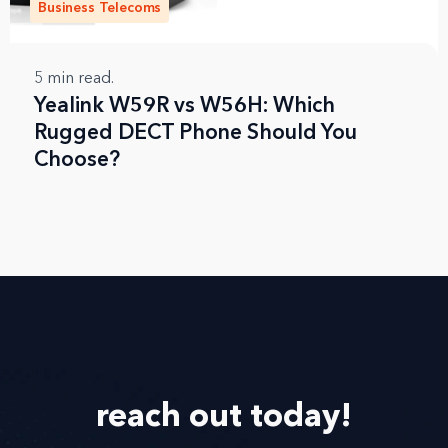
Business Telecoms
5
min read.
Yealink W59R vs W56H: Which
Rugged DECT Phone Should You
Choose?
reach out
today!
---
**Work order**
When you reach a picture, skip it; copy every other part of the entries exactly.

**Exercise answer**
Business Telecoms
5
min read.
Yealink W59R vs W56H: Which
Rugged DECT Phone Should You
Choose?
reach out
today!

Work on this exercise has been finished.